Current tax laws limit the amount of loss available to be offset against future taxable income when a substantial change in ownership occurs. Therefore, the amount available to offset future taxable income may be limited.

 

 

 

F-10

-43-


ACROPOLIS PRECIOUS METALS INC.
(An Exploration Stage Company)
NOTES TO FINANCIAL STATEMENTS

7.       PLANNED REGISTRATION STATEMENT

The Company plans to file a Registration Statement on Form SB-2 with the United States Securities and Exchange Commission to register 3,035,000 shares of common stock for resale by existing stockholders of the Company at $0.05 per share until the shares are quoted on the OTC Bulletin Board, and thereafter at prevailing market prices. The Company will not receive any proceeds from the resale of shares of common stock by the selling stockholders.

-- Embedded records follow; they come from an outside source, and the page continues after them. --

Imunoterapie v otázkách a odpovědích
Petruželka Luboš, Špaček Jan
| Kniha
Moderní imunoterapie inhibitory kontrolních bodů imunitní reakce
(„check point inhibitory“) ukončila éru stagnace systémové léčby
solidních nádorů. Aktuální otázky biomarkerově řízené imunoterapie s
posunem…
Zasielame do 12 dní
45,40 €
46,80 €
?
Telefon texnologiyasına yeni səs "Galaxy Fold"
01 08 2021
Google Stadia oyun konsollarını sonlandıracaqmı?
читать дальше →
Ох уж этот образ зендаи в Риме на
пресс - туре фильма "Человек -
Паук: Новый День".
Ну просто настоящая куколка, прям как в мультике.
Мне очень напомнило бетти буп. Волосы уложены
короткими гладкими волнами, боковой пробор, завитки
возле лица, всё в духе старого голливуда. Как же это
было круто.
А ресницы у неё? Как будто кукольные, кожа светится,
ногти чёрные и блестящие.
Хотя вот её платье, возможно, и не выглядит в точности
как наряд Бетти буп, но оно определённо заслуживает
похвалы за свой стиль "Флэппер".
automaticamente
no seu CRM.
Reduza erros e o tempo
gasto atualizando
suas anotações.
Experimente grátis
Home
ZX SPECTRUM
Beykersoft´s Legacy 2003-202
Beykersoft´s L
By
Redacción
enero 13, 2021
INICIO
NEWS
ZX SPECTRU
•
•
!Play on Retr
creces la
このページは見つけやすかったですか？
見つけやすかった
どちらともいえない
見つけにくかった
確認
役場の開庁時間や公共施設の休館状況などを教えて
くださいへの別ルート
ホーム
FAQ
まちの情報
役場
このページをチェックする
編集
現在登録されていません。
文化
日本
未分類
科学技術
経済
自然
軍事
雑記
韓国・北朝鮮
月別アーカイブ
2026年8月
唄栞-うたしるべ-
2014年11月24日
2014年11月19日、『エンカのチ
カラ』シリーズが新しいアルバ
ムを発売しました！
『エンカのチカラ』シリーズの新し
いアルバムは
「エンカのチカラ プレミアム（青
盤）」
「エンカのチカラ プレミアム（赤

On April 25, 2007, the Company executed a letter agreement with an attorney to prepare and file the Form SB-2 Registration Statement for a fee of $20,000. The agreement provided that the Company is to pay the attorney $10,000 upon execution of the agreement (which was paid in May 2007) and the $10,000 balance when the registration statement is declared effective by the SEC.

 

 

 

 

 

 

 

 

 

 

 

 

 

 

F-11

-44-


     Until October 18, 2007, ninety days after the date of this prospectus, all dealers effecting transactions in our registered securities, whether or not participating in this distribution, may be required to deliver a prospectus. This is in addition to the obligation of dealers to deliver a prospectus when acting as underwriters and with respect to their unsold allotments or subscriptions.